A 24m-wide tree-topped pedestrian bridge with scenic views and public space for community gathering is the winning design of a competition aimed at adding value to the historical area of Zhujiajiao in China.
The winning design by MVRDV will be completed in 2019. Known as Dawn Bridge, the 80m-long dual bridge is an exercise in community placemaking. Described by the architects as “conceived as a landmark for fostering daily life and social activities”, it is hoped the bridge will add value to the town of Zhujiajiao and encourage community engagement at the water's edge.

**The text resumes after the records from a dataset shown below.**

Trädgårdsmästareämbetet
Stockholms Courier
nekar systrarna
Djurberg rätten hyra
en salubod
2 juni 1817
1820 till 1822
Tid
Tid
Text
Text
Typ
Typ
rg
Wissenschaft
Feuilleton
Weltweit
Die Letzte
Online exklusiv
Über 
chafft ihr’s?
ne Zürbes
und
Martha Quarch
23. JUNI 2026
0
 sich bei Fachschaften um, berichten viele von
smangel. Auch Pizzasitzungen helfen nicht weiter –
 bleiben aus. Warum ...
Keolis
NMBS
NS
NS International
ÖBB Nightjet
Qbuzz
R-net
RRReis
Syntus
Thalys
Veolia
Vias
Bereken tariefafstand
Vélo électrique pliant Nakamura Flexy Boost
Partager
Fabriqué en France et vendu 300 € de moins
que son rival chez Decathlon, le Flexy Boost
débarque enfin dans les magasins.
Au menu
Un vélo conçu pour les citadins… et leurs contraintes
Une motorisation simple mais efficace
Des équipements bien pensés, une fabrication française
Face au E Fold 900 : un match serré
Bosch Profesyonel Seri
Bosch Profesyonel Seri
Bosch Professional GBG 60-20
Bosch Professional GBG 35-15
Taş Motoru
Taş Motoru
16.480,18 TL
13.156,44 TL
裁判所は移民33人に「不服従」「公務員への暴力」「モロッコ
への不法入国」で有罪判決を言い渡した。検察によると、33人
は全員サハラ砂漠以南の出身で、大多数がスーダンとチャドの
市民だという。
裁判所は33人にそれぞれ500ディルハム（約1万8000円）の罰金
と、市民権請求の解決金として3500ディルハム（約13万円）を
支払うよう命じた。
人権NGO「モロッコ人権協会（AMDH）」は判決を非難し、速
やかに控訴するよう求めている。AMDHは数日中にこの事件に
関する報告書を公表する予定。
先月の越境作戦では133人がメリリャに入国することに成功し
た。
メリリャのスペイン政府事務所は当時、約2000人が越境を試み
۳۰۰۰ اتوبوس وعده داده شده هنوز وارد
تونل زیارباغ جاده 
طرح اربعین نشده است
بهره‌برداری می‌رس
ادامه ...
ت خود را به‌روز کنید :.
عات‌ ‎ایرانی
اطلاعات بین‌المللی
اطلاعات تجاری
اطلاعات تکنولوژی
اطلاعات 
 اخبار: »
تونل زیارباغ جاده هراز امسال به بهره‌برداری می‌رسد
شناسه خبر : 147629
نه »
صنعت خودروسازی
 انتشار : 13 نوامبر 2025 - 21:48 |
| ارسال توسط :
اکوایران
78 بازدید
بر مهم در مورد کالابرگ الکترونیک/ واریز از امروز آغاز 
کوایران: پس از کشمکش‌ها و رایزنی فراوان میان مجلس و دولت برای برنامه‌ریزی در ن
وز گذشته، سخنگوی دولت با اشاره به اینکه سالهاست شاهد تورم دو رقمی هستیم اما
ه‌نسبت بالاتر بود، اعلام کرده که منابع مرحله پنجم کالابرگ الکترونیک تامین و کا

Situated between the 16th Century Fansheng Bridge and the Quinpu Road Bridge, Dawn Bridge will sit nestled next to a new residential development, creating a relationship between the emerging new neighbourhood and the surrounding historical area. Wanting to blend the bridge into the landscape, the architects chose a contextual palette for the design that would reflect both the built and the natural environment around it while retaining a low profile so as not to overpower sightlines. The soft landscaping that is to grace the surface of the bridge also reflects the elements currently at play on the Fangsheng Bridge, creating harmony between the existing and the new infrastructure.
“The vertical alignment of Dawn Bridge defines a sense of lightness and elegance, and our aim was to provide a graceful low curve above the river that also blends with the landscape,” says Wenchian Shi, Partner at MVRDV.
“Beyond blending, we wanted to create a bridge that invites public life over and around it and that is accessible to all people whether on foot or on wheels.”
With amphitheatre-like seating and a tree-lined span, Dawn Bridge offers myriad opportunities for public gathering year-round. Pains have been taken in the bridge design to minimise noise and air pollution from the road by cladding and covering the middle truss, creating a flat deck that “morphs into a tridimensional structure” from which to view the stunning views of the Dianpu river.
Multi-layered landings offer pedestrians places to stop and observe while keeping traffic flow clear and supporting continuing activities along the river banks through greater accessibility. Spanning the river from bank to bank, the lack of piers in the design leaves the river bed free of obstacles, reducing the risk of flooding and leaving navigation of the river unimpeded.